● Document passage
Content starts
Verse 19 begins, "Let her (your wife) be as the loving hind and pleasant roe." The hind is actually a doe or a female deer. The pleasant roe was not a pleasant roe at all. The word roe means a female goat. That does not infer that your wife is like a goat. Both the doe and the female goat, throughout the scriptures and the ancient world, were known for their beautiful symmetry. Two of the most beautiful creatures God had created were the deer and the she-goat. I think it's interesting here the word pleasant means grace. Your wife is a beautiful grace gift of God. You are to treat her as such. The finest possession you own, next to the new birth, is the wife or the husband God has given you. Far above any other priority in life is the new birth. However, the next highest priority is your spouse. Understand, your wife is a grace gift from God. You should esteem your wife. Women, it is the same for you. Your husband is a grace gift from God and he should be treated as a gift.

Verse 19 says, "Let her," that is your wife, "be as the loving deer and also a she-goat of grace. Let her breasts satisfy thee at all times and be thou ravished with her love."
Men, listen to me carefully. This is saying the wife is to satisfy you at all times. There is not to be any flirtation or sex outside marriage. None at all! Women, I will be as blunt as I can be. Your breasts are for the sexual pleasure of your husband. God did not give them to you to hide them from him or to cause embarrassment. God gave them to you for the pleasure of your husband. When Adam and Eve were in the Garden of Eden, they were naked and not ashamed. The Hebrew word for "ashamed" means embarrassed. They were not embarrassed. A husband and wife can be naked together, find pleasure in each other and in each other's bodies without being embarrassed. This is God's design. He does not turn His head when we remove our clothes. A woman's body is made for the satisfaction of her husband and vice versa.

Verse 19 continues,"and be thou ravished always with her love." Did you ever think about making love and getting drunk? That's what this verse is saying. Let her body satisfy you at all times and then go away and be drunk after love. Be saturated with her love, so taken with it that you end up being drunk. Men there is nothing wrong with being intoxicated with your wife's love. Stop and think about somebody who is an alcoholic. Drunkenness is condemned in the Word of God, but in the spiritual realm, drunkenness is fine. Have you ever been drunk in the spirit where you just staggered around? Ephesians 5:18 says,"Be not drunk with wine wherein is excess; but be filled with the Spirit." Drunkenness is fine in the spiritual kingdom. In marriage drunkenness in love is fine; to where you actually become an "alcoholic" with love.
Content ends
● Exercise instructions
**A.** Recast the listing as a JSON list of strings, one string per line, from the line containing "the SDS_P1 series?" through the end of the listing, inclusive. Skip blank lines and leave out the picture lines.
**B.** Continue the commentary on verse 19 and a husband's delight in his wife from the point where it stops.
The commentary above and the listing below were taken from unrelated sources.

● Extracted material
Content starts
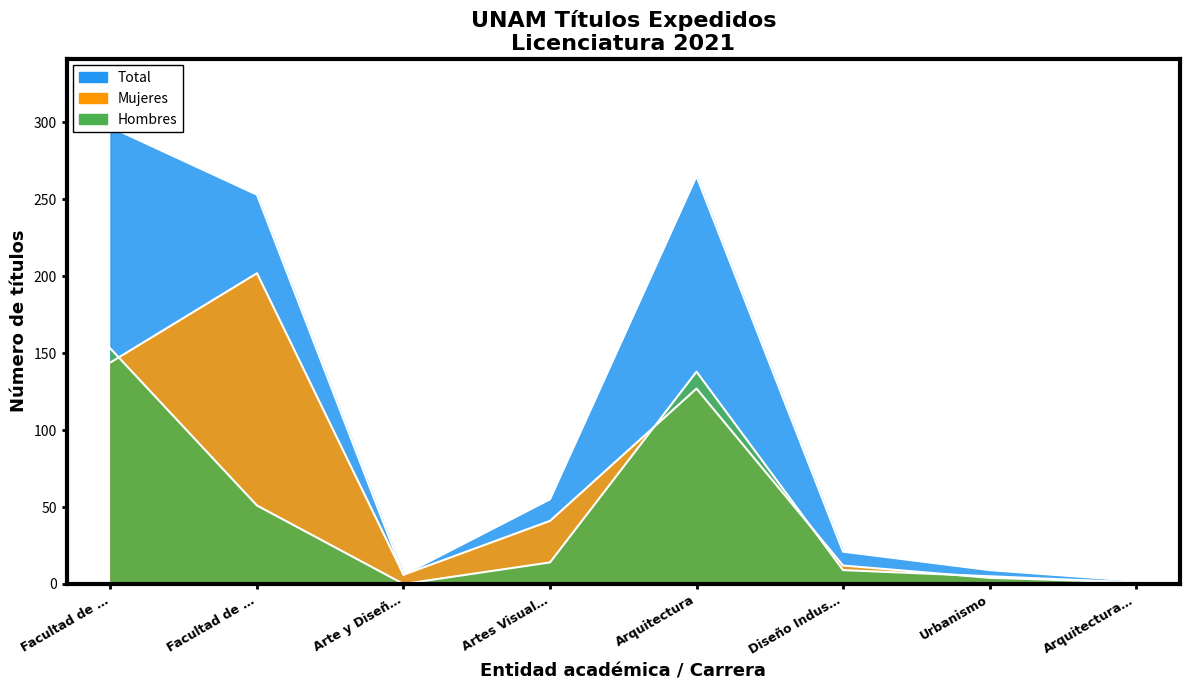

What is the sum of the Hombres values at Arte y Diseñ… and Artes Visual…?

14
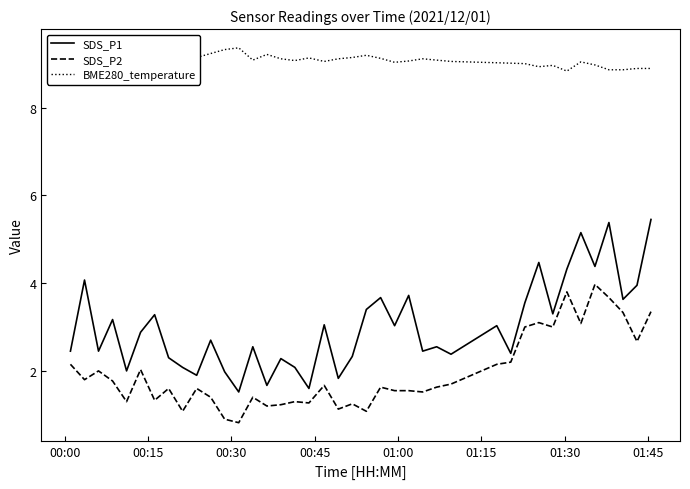

What is the difference between the maximum and minimum values in the SDS_P1 series?

3.9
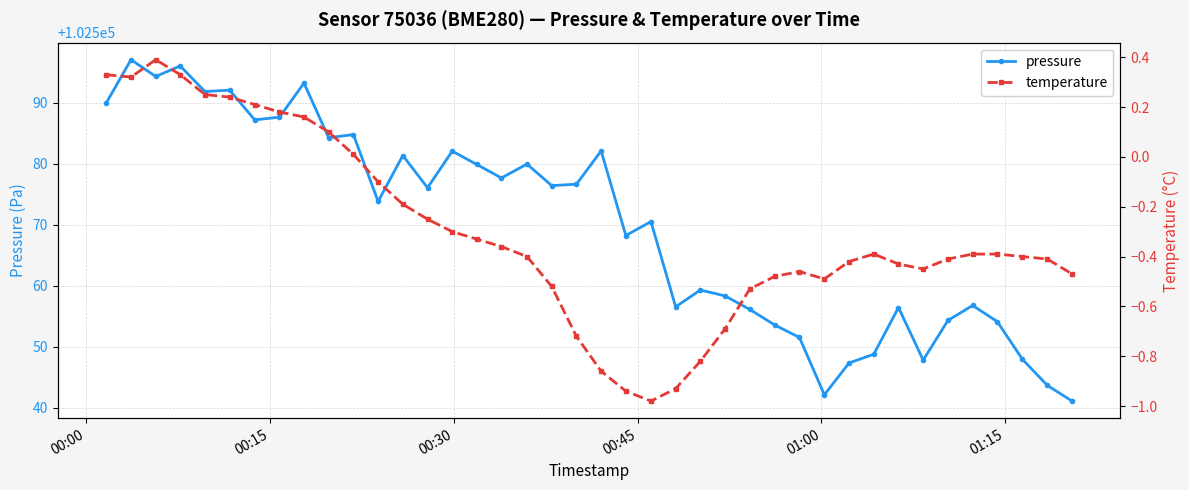

True or false: pressure has more than 0 points higher than both neighbors.

True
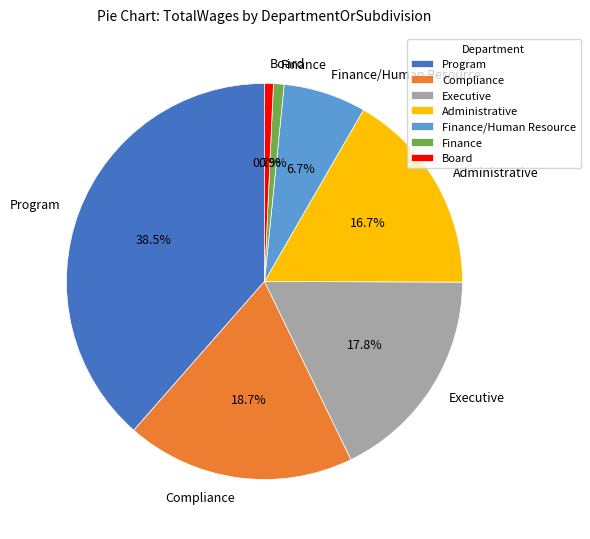

How many slices are in this pie chart?

7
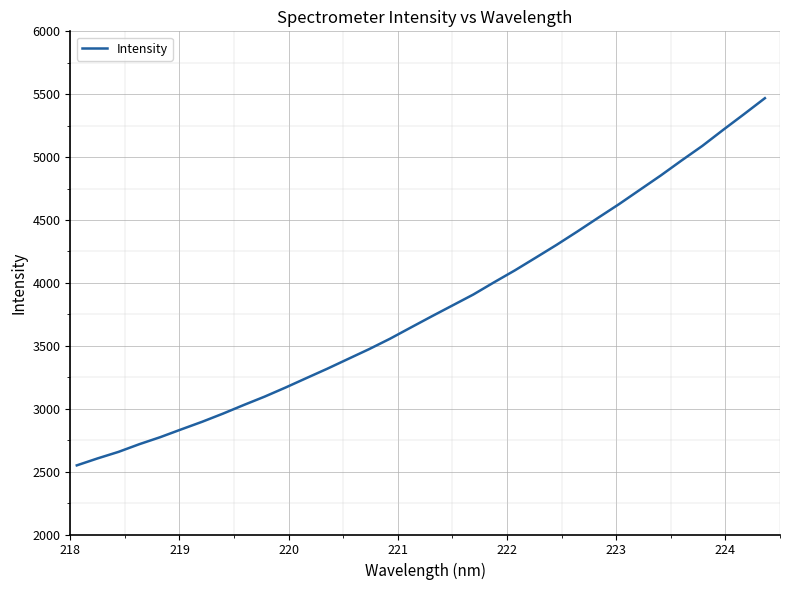

How many lines are shown in the chart?

1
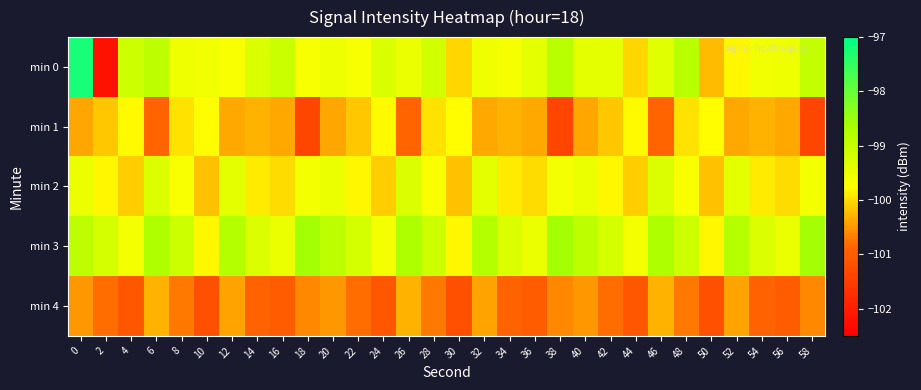

Which series has the largest range (max minus min)?

min 0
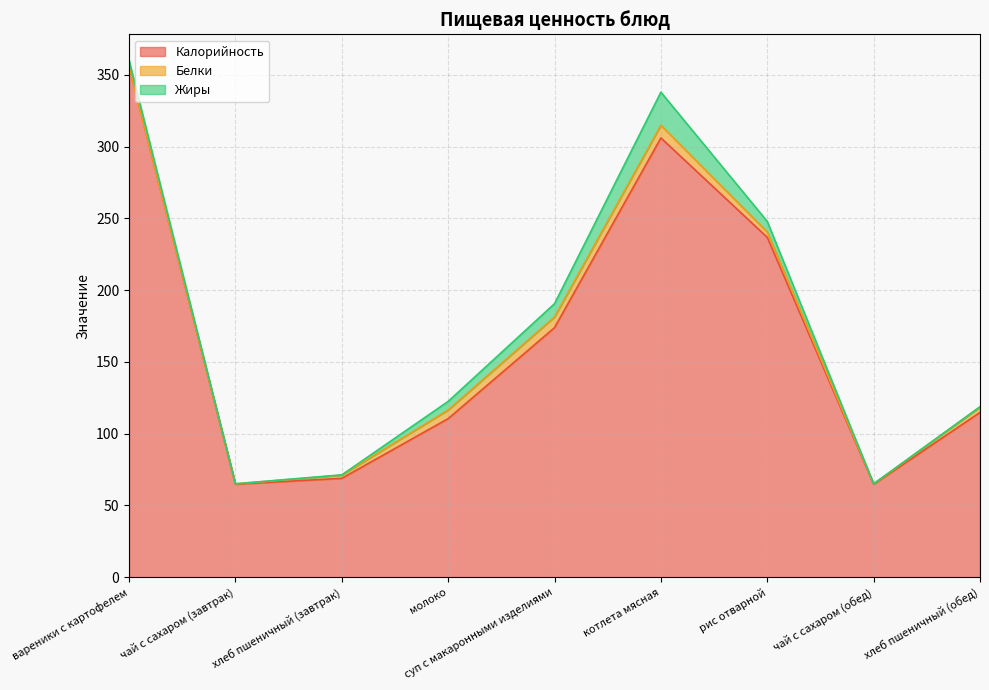

What is the difference between the maximum and minimum values in the Белки series?

8.8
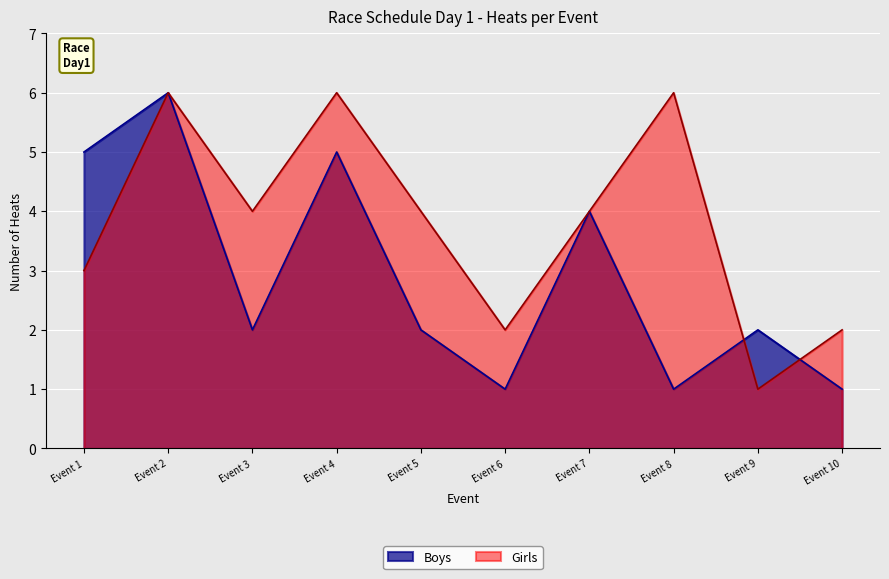

How many intersections are there between Girls and Boys?

2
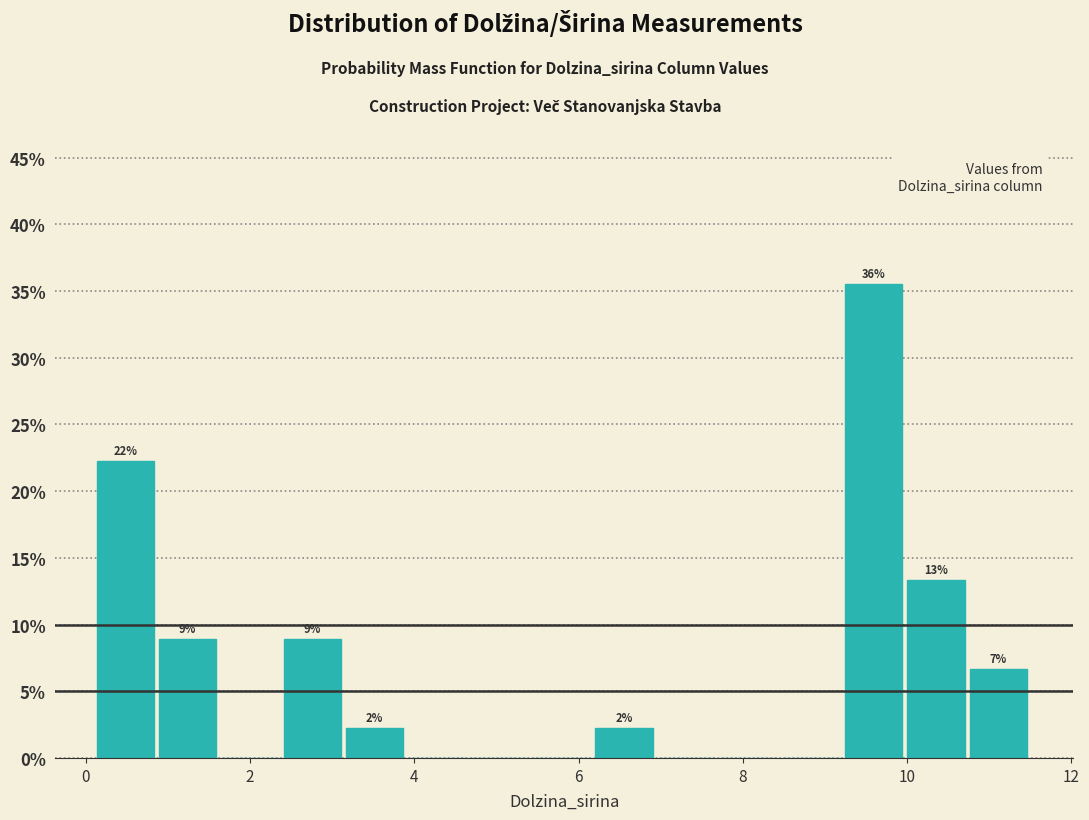

Read against the x-axis, roughly where is the centre of the tallest bar?

9.6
Content ends
● Per-task answers
**A.**
[
  "What is the difference between the maximum and minimum values in the SDS_P1 series?",
  "3.9",
  "True or false: pressure has more than 0 points higher than both neighbors.",
  "True",
  "How many slices are in this pie chart?",
  "7",
  "How many lines are shown in the chart?",
  "1",
  "Which series has the largest range (max minus min)?",
  "min 0",
  "What is the difference between the maximum and minimum values in the Белки series?",
  "8.8",
  "How many intersections are there between Girls and Boys?",
  "2",
  "Read against the x-axis, roughly where is the centre of the tallest bar?",
  "9.6"
]

**B.**
Do you know what an alcoholic does? An alcoholic fantasizes during the day over the bottle. Mentally he has drunk that bottle over one hundred times before it actually touches his lips. It controls his thoughts. He is possessed with thinking about it, until that night when he finally gets a hold of that bottle and takes a drink. Women, listen to me carefully. There is absolutely nothing wrong with your husband fantasizing over you. Fantasizing is something Satan has perverted. There is nothing wrong with a husband, at work during the day, thinking about his wife so much that she actually begins to posses his thoughts. By the time he gets home that evening, he has already made love to her mentally fifteen, twenty, thirty times that day. He is so possessed in his thoughts he gets her on the phone because he can't wait to hear her voice again. He thinks about her throughout the day. Quitting time comes, he punches out, runs to the car and lays rubber all the way out of the parking lot. On the way home he stops by the flower shop and picks up a dozen red roses for her. He naturally swings by the store to buy a big bottle of Pepsi because he knows she like it. At home he sees his wife at the door, runs and plants a big kiss on her. He's like a wino sniffing the cork. He knows he is going to get drunk tonight. Why?Because he has thought about her all day long. She has possessed his thoughts.

Listen to me carefully. Love is not sex, however, sex is an expression of love. An alcoholic drinks because he is possessed in his soul with alcoholism and he drinks as the manifestation of it. Sex is not love, but it is an outward expression of the fact that the soul is possessed with love. You are to be so possessed that your thoughts are constantly on each other. Women, your husband is not perverted if he fantasizes over you and his love for you.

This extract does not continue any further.